Supplied material:

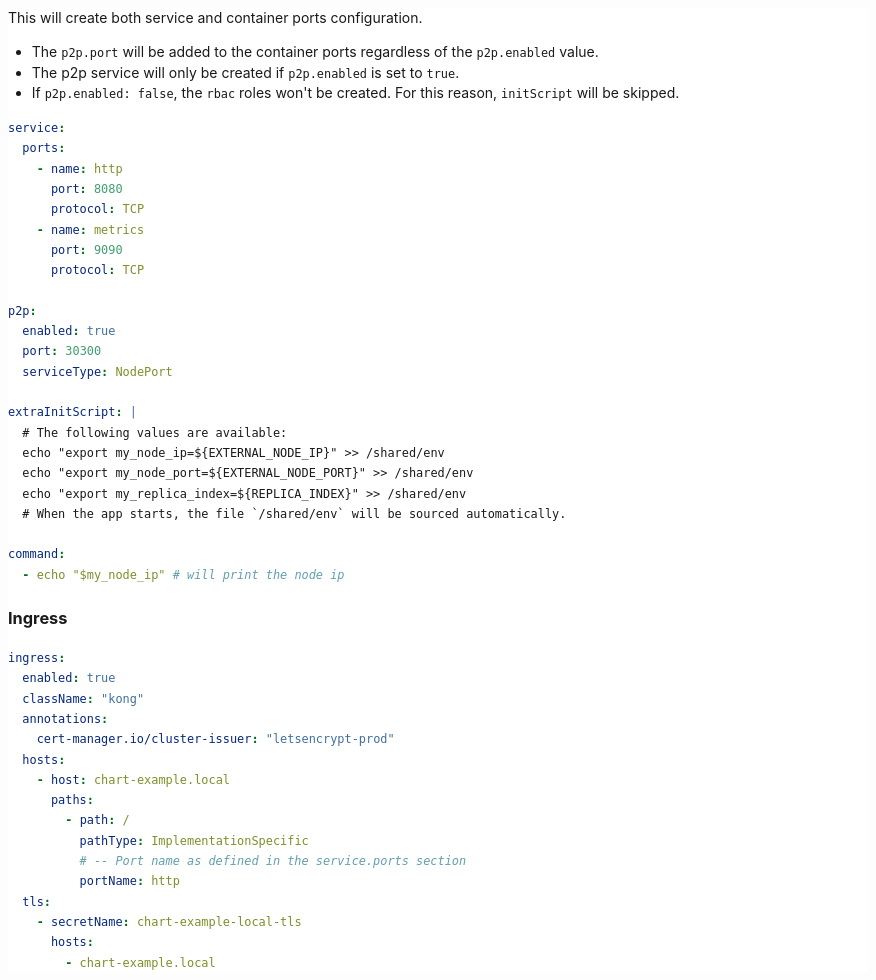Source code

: This will create both service and container ports configuration.

- The `p2p.port` will be added to the container ports regardless of the `p2p.enabled` value.
- The p2p service will only be created if `p2p.enabled` is set to `true`.
- If `p2p.enabled: false`, the `rbac` roles won't be created. For this reason, `initScript` will be skipped.

```yaml
service:
  ports:
    - name: http
      port: 8080
      protocol: TCP
    - name: metrics
      port: 9090
      protocol: TCP

p2p:
  enabled: true
  port: 30300
  serviceType: NodePort

extraInitScript: |
  # The following values are available:
  echo "export my_node_ip=${EXTERNAL_NODE_IP}" >> /shared/env
  echo "export my_node_port=${EXTERNAL_NODE_PORT}" >> /shared/env
  echo "export my_replica_index=${REPLICA_INDEX}" >> /shared/env
  # When the app starts, the file `/shared/env` will be sourced automatically.

command:
  - echo "$my_node_ip" # will print the node ip
```

### Ingress

```yaml
ingress:
  enabled: true
  className: "kong"
  annotations:
    cert-manager.io/cluster-issuer: "letsencrypt-prod"
  hosts:
    - host: chart-example.local
      paths:
        - path: /
          pathType: ImplementationSpecific
          # -- Port name as defined in the service.ports section
          portName: http
  tls:
    - secretName: chart-example-local-tls
      hosts:
        - chart-example.local
```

What this task involves: Every line above that holds the string "chart" should be copied out.

Expected output:
    - host: chart-example.local
    - secretName: chart-example-local-tls
        - chart-example.local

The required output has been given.